American consumers may not go to bank branches all that often, but they sure go to Walmart. 80% of Americans are said to shop at Walmart at least once a year.
America’s largest retailer debuted a service called Walmart-2-Walmart last week that allows customers to send money to other customers using the store’s network of more than 4,0o0 retail locations.
These person-to-person payments are ordinarily a feature of digital banking services, and see their fullest use case in Africa, where M-Pesa and similar services allow for near-frictionless movement of money through mobile phone carriers.

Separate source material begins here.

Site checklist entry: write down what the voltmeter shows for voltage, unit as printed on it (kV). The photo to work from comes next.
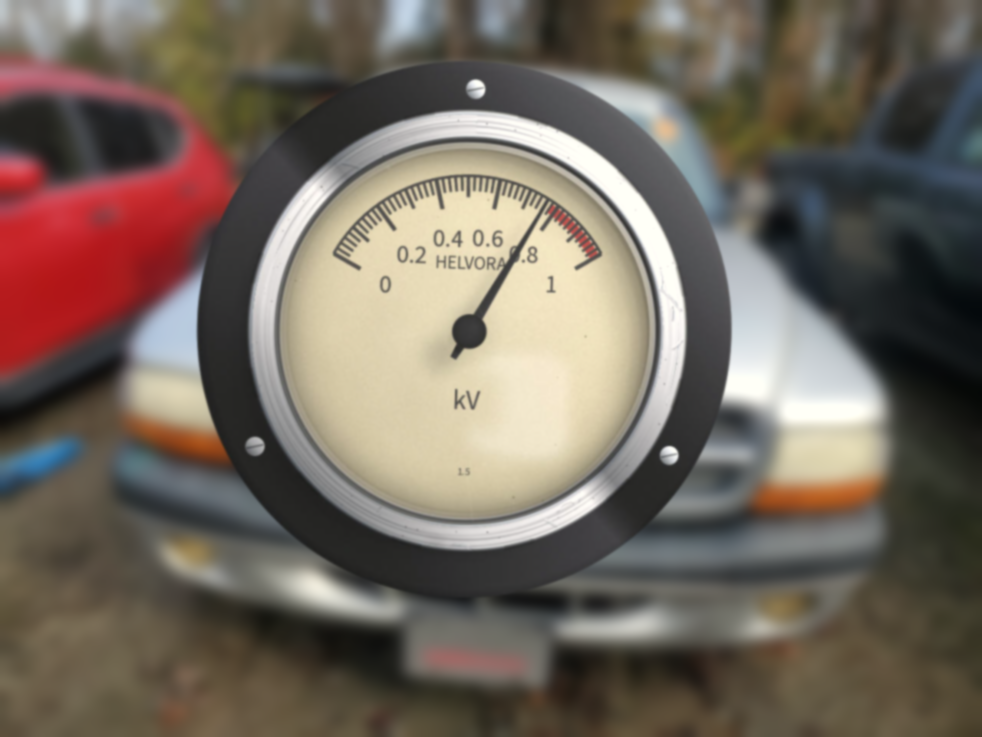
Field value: 0.76 kV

M-Pesa users can use the cash digitally fro their phones or pick up cash at agencies that partner with the service.
After the announcement, some observers wondered if the US-only aspect of the service would limit its utility, but Walmart seems to be looking to the large population of customers with limited bank relationships to drive usage rather than to the international remittances market. (Walmart does have a large non-US footprint that it could potentially extend the service to later.) Transfers up to $50 cost $4.50, and transfers up the limit, $900, cost $9.50.
Transfers can be funded by debit cards or cash. While talk of money transfers brings Western Union to mind, cash use brings up other potential competitors, such as PayNearMe. This service allows cash-dependent customers to pay bills at retail locations such as 7-Eleven and Family Dollar. Walmart’s service may pose a threat to PayNearMe, given the store’s enormous customer base.
Walmart already offers extensive financial services to its customers, including check cashing and bill payment, and a host of banklike services including a mobile app and check writing through its Bluebird prepaid card, issued in partnership with American Express. Walmart also offers the Walmart Money card, a prepaid card that also has a mobile app attached. Walmart also offered a special cash payment service that allows purchases on its website to be funded later in cash at Walmart stores.